Previous wireless networks deployed SSID cloaking as a means to prevent unidentified users from accessing the network. However, this technique has never been used as an authentication mechanism. Some organizations accept distribution of cryptic SSIDs in a shared secret style. Some tools such as ESSID-Jack or Kismel are responsible for monitoring and reporting the situation of SSIDs on legitimate stations, thus leaving traces to allow an attacker to see the origin of SSID and easily circling security mechanisms to penetrate the network.
SSID cloaking - safe or unsafe? Picture 1Confusing users
When the network SSID is masked, users cannot refer to the list of suitable wireless networks for WLAN. From there make them choose and log in to another network and leave vulnerabilities on the client side. Some US states consider this as an illegal computer intrusion.

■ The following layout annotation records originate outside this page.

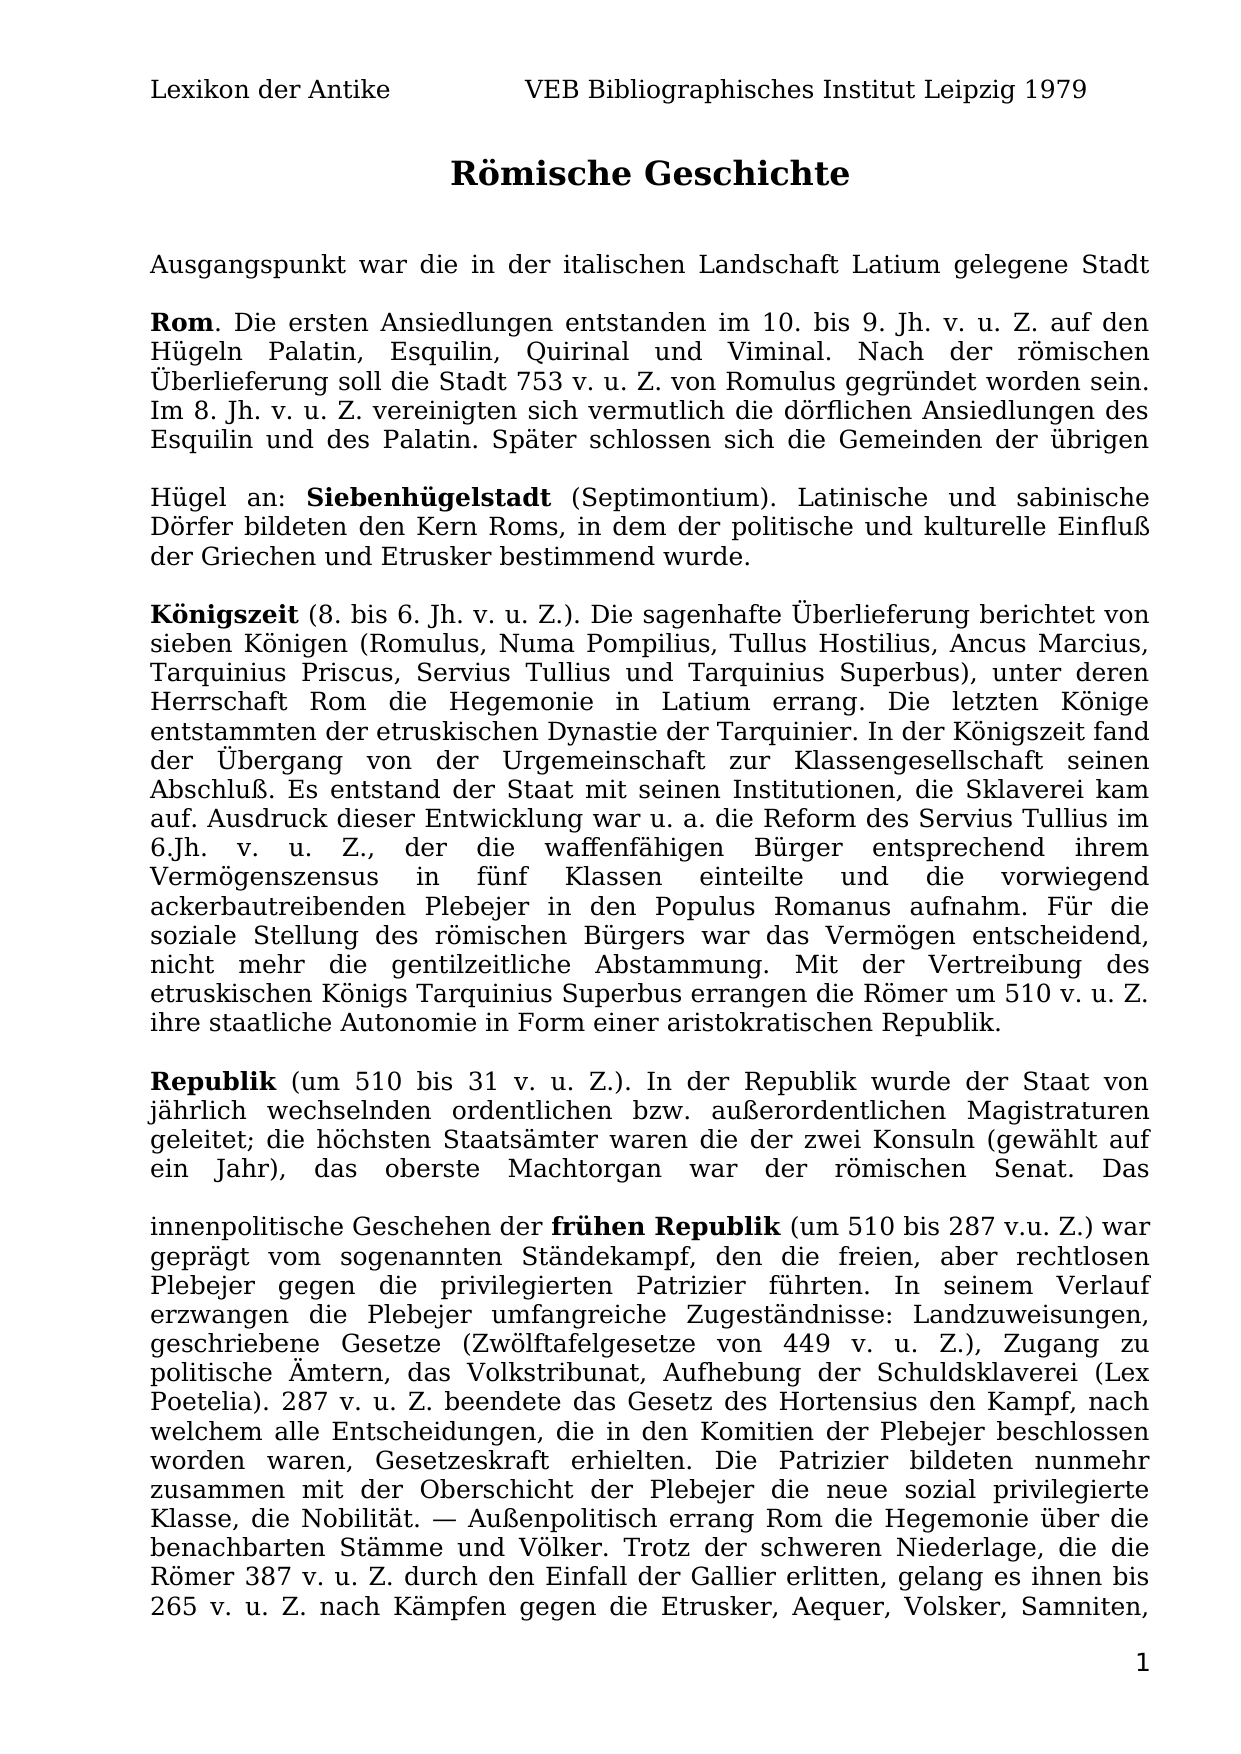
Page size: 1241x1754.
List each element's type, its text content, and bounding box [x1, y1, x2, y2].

text Königszeit (8. bis 6. Jh. v. u. Z.). Die sagenhafte Überlieferung berichtet von sieben Königen (Romulus, Numa Pompilius, Tullus Hostilius, Ancus Marcius, Tarquinius Priscus‚ Servius Tullius und Tarquinius Superbus), unter deren Herrschaft Rom die Hegemonie in Latium errang. Die letzten Könige entstammten der etruskischen Dynastie der Tarquinier. In der Königszeit fand der Übergang von der Urgemeinschaft zur Klassengesellschaft seinen Abschluß. Es entstand der Staat mit seinen Institutionen, die Sklaverei kam auf. Ausdruck dieser Entwicklung war u. a. die Reform des Servius Tullius im 6.Jh. v. u. Z., der die waffenfähigen Bürger entsprechend ihrem Vermögenszensus in fünf Klassen einteilte und die vorwiegend ackerbautreibenden Plebejer in den Populus Romanus aufnahm. Für die soziale Stellung des römischen Bürgers war das Vermögen entscheidend, nicht mehr die gentilzeitliche Abstammung. Mit der Vertreibung des etruskischen Königs Tarquinius Superbus errangen die Römer um 510 v. u. Z. ihre staatliche Autonomie in Form einer aristokratischen Republik. [150, 571, 1151, 1037]
text Republik (um 510 bis 31 v. u. Z.). In der Republik wurde der Staat von jährlich wechselnden ordentlichen bzw. außerordentlichen Magistraturen geleitet; die höchsten Staatsämter waren die der zwei Konsuln (gewählt auf ein Jahr), das oberste Machtorgan war der römischen Senat. Das innenpolitische Geschehen der frühen Republik (um 510 bis 287 v.u. Z.) war geprägt vom sogenannten Ständekampf, den die freien, aber rechtlosen Plebejer gegen die privilegierten Patrizier führten. In seinem Verlauf erzwangen die Plebejer umfangreiche Zugeständnisse: Landzuweisungen, geschriebene Gesetze (Zwölftafelgesetze von 449 v. u. Z.), Zugang zu politische Ämtern, das Volkstribunat, Aufhebung der Schuldsklaverei (Lex Poetelia). 287 v. u. Z. beendete das Gesetz des Hortensius den Kampf, nach welchem alle Entscheidungen, die in den Komitien der Plebejer beschlossen worden waren, Gesetzeskraft erhielten. Die Patrizier bildeten nunmehr zusammen mit der Oberschicht der Plebejer die neue sozial privilegierte Klasse, die Nobilität. — Außenpolitisch errang Rom die Hegemonie über die benachbarten Stämme und Völker. Trotz der schweren Niederlage, die die Römer 387 v. u. Z. durch den Einfall der Gallier erlitten, gelang es ihnen bis 265 v. u. Z. nach Kämpfen gegen die Etrusker, Aequer, Volsker, Samniten, [150, 1037, 1151, 1621]
text Römische Geschichte [150, 133, 1151, 193]
text Lexikon der Antike VEB Bibliographisches Institut Leipzig 1979 [150, 75, 1151, 104]
text Ausgangspunkt war die in der italischen Landschaft Latium gelegene Stadt Rom. Die ersten Ansiedlungen entstanden im 10. bis 9. Jh. v. u. Z. auf den Hügeln Palatin, Esquilin, Quirinal und Viminal. Nach der römischen Überlieferung soll die Stadt 753 v. u. Z. von Romulus gegründet worden sein. Im 8. Jh. v. u. Z. vereinigten sich vermutlich die dörflichen Ansiedlungen des Esquilin und des Palatin. Später schlossen sich die Gemeinden der übrigen Hügel an: Siebenhügelstadt (Septimontium). Latinische und sabinische Dörfer bildeten den Kern Roms, in dem der politische und kulturelle Einﬂuß der Griechen und Etrusker bestimmend wurde. [150, 250, 1151, 571]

Attempts to impersonate AP
Some attack tools like KARMA take advantage of advanced WLAN exploration techniques used by wireless clients. When a station probes for WLAN in the priority list (PNL), the station itself will trace the SSID to the listening attacker. KARMA-style attacks use the SSID detected to impersonate WLAN as a lure to manipulate the operational station to the attacker. For Windows XP SP2 users who have updated the hotfixes on Microsoft's KB917021 page, Windows workstations change the operating method when exploring wireless networks. Users and administrators can bookmark categories on PNL as 'nonbroadcast' (without promotion). When the 'Connect even if this network not broadcasting' option is not selected, the workstation will not reveal SSID information despite network exploration, limiting the KARMAL attack type. However, for the workstation to identify the appropriate network, the AP must disable the SSID mask function. Otherwise, they will return to active network exploration, making SSID cloaking a less secure option.
Although SSID cloaking appears to be a very attractive mechanism to support WLAN security, it really reduces the security of corporate wireless wireless networks.